> [What to work on]
Every line below from the one containing "right hip: (12, 331)" through the one containing "left back paw: (710, 419)" must be transcribed exactly. Omit all lines outside that stretch.

Dataset excerpts:
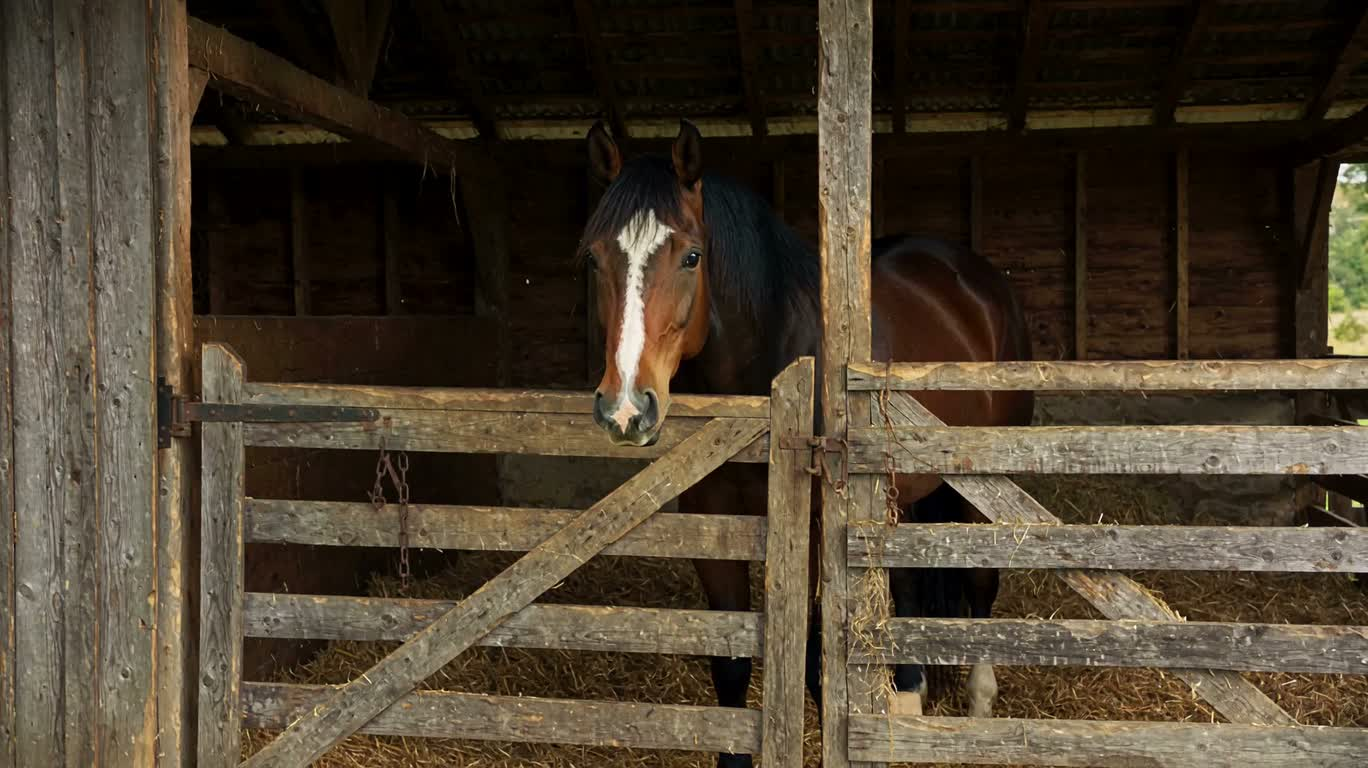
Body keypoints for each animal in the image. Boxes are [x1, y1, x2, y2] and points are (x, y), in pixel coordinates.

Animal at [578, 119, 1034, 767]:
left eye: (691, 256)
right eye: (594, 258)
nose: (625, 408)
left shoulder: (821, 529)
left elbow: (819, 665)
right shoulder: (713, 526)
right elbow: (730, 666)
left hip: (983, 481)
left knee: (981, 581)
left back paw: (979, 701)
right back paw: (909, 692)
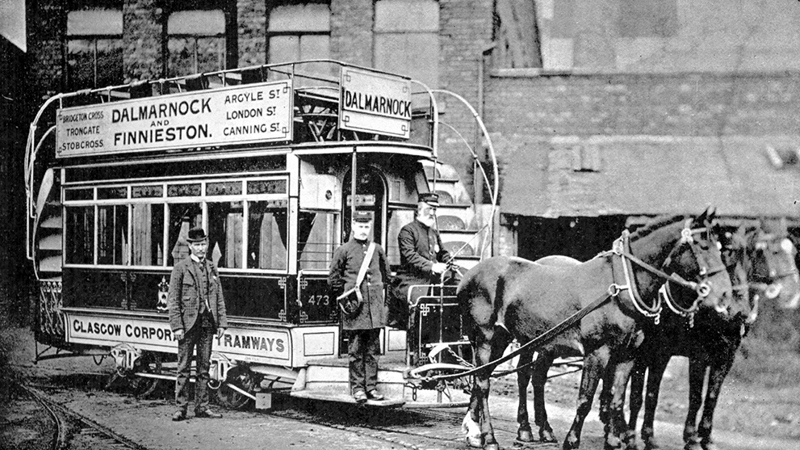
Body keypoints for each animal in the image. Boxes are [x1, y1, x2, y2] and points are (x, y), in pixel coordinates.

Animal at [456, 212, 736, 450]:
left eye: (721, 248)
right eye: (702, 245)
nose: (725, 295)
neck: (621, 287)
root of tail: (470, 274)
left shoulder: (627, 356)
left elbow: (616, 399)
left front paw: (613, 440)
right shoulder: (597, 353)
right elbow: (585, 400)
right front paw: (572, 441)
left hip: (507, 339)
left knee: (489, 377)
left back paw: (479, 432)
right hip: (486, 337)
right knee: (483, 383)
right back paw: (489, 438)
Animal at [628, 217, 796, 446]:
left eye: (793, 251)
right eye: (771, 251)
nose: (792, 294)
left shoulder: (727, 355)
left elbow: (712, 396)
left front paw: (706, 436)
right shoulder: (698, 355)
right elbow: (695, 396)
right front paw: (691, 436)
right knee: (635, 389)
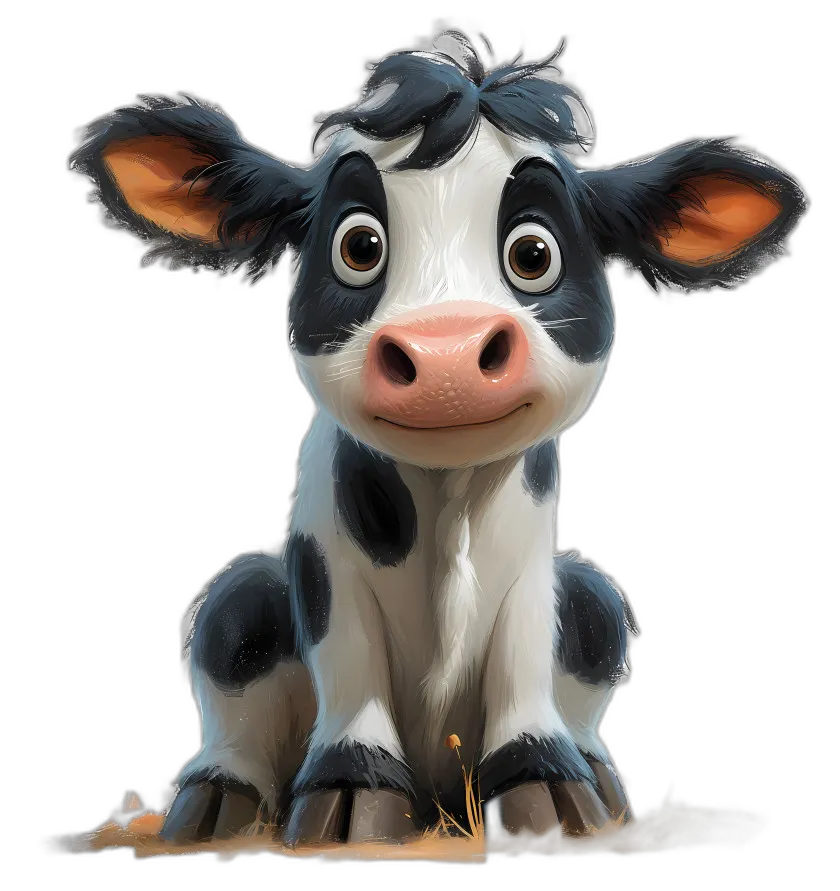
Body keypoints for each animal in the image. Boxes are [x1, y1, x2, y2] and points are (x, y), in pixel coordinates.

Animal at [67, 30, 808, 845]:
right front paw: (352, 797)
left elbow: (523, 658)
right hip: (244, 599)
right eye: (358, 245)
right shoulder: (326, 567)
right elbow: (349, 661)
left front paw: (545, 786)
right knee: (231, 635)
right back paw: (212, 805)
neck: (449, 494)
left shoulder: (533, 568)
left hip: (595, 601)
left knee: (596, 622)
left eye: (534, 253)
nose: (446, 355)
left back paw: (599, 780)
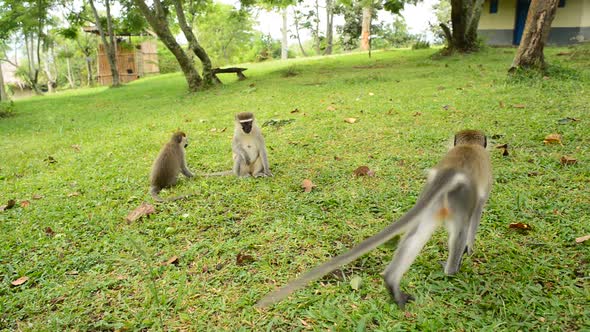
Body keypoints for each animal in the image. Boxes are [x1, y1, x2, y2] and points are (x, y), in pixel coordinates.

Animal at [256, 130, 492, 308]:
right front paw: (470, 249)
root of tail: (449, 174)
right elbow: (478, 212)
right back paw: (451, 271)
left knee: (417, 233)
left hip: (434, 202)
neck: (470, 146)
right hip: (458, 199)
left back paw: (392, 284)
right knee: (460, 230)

--

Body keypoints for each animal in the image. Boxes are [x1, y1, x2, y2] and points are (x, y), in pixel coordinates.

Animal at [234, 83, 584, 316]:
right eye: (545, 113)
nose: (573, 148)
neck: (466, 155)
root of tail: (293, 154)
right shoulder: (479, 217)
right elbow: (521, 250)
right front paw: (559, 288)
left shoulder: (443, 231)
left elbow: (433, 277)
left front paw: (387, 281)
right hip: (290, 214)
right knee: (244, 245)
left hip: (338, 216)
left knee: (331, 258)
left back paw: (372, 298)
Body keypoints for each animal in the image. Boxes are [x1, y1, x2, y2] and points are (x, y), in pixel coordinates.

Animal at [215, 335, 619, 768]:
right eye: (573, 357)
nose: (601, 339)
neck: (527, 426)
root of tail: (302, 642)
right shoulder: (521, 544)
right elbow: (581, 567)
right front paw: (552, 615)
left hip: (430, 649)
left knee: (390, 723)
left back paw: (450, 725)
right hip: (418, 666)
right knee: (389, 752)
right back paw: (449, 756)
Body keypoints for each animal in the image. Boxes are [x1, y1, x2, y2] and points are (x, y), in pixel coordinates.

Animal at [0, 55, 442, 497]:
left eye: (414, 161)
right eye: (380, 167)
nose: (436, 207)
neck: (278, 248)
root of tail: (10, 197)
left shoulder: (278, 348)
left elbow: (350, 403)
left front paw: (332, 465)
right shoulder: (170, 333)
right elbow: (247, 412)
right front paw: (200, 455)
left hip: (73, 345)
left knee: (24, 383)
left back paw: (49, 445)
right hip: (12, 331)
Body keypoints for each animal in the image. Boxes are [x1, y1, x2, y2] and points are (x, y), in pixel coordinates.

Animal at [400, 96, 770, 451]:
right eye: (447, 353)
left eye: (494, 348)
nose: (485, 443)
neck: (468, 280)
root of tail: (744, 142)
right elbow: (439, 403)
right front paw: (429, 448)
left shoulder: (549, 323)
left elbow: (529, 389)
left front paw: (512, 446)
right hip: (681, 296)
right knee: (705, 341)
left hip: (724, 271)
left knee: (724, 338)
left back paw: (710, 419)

> [Output for this task]
right hip: (12, 331)
Body keypoints for each animal in the image. Boxes are [x1, y1, x2, y2] and points are (x, y), in pixel coordinates.

Animal at [400, 96, 770, 451]:
right eye: (447, 353)
left eye: (494, 348)
nose: (485, 443)
neck: (468, 280)
root of tail: (744, 142)
right elbow: (439, 403)
right front paw: (429, 448)
left shoulder: (549, 323)
left elbow: (529, 389)
left front paw: (512, 446)
right hip: (681, 296)
right knee: (705, 341)
left hip: (724, 271)
left knee: (724, 338)
left back paw: (710, 419)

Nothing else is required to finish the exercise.